[Task brief]
Give back only one number: how many lines in the data below contain the word "continued".

[Input records]
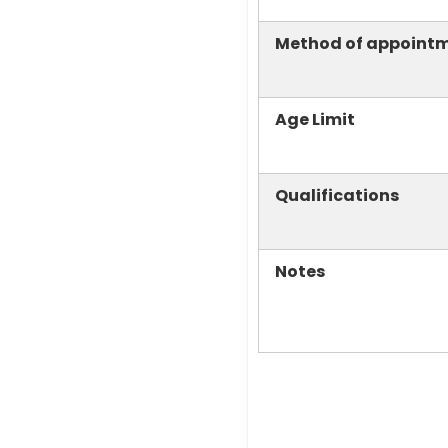
Method of appoint
Age Limit
Qualifications
Notes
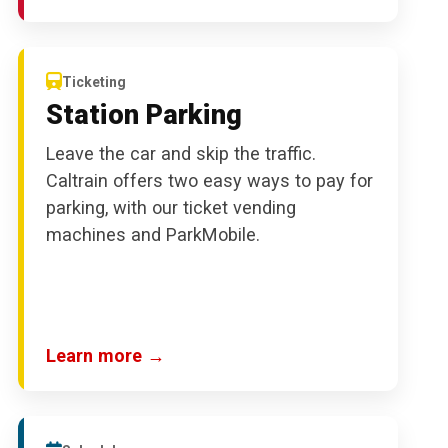
Ticketing
Station Parking
Leave the car and skip the traffic.
Caltrain offers two easy ways to pay for
parking, with our ticket vending
machines and ParkMobile.
Learn more →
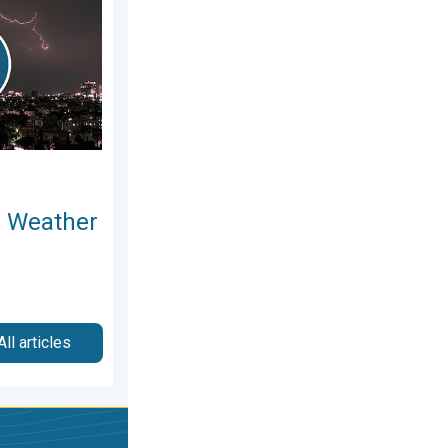
l Weather
All articles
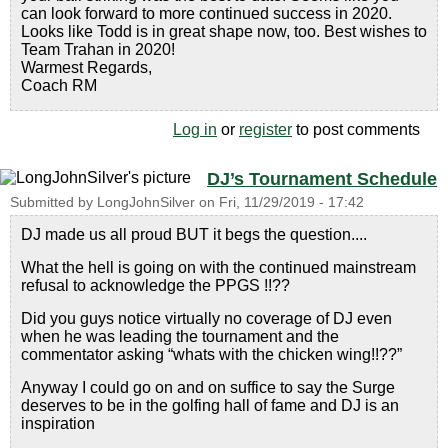
can look forward to more continued success in 2020.
Looks like Todd is in great shape now, too. Best wishes to
Team Trahan in 2020!
Warmest Regards,
Coach RM
Log in
or
register
to post comments
DJ’s Tournament Schedule
Submitted by
LongJohnSilver
on
Fri, 11/29/2019 - 17:42
DJ made us all proud BUT it begs the question....
What the hell is going on with the continued mainstream
refusal to acknowledge the PPGS !!??
Did you guys notice virtually no coverage of DJ even
when he was leading the tournament and the
commentator asking “whats with the chicken wing!!??”
Anyway I could go on and on suffice to say the Surge
deserves to be in the golfing hall of fame and DJ is an
inspiration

[The answer]
2